Work instructions =
Print the lines of the listing below verbatim from its first line through the line bearing "are fighting, the". Any pictures are to be omitted.

───

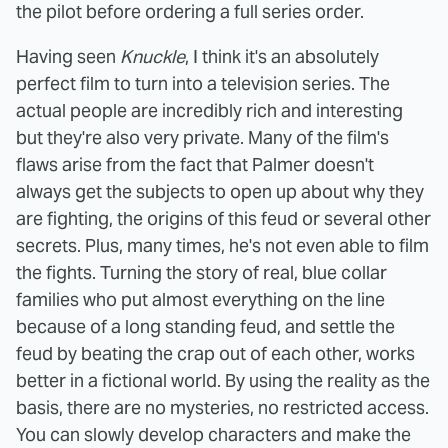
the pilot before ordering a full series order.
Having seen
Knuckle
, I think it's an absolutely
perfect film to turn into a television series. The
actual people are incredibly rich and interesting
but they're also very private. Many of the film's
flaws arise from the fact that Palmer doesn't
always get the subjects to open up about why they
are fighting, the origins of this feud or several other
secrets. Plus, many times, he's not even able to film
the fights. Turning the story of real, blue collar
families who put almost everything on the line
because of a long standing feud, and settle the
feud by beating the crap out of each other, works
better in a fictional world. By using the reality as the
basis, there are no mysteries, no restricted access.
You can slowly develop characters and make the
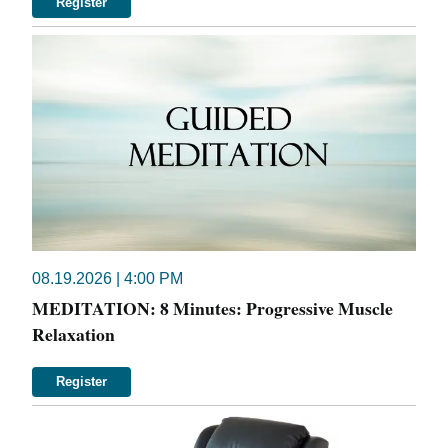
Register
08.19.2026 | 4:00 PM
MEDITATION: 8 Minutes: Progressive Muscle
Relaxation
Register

───

Result of this task =
the pilot before ordering a full series order.
Having seen
Knuckle
, I think it's an absolutely
perfect film to turn into a television series. The
actual people are incredibly rich and interesting
but they're also very private. Many of the film's
flaws arise from the fact that Palmer doesn't
always get the subjects to open up about why they
are fighting, the origins of this feud or several other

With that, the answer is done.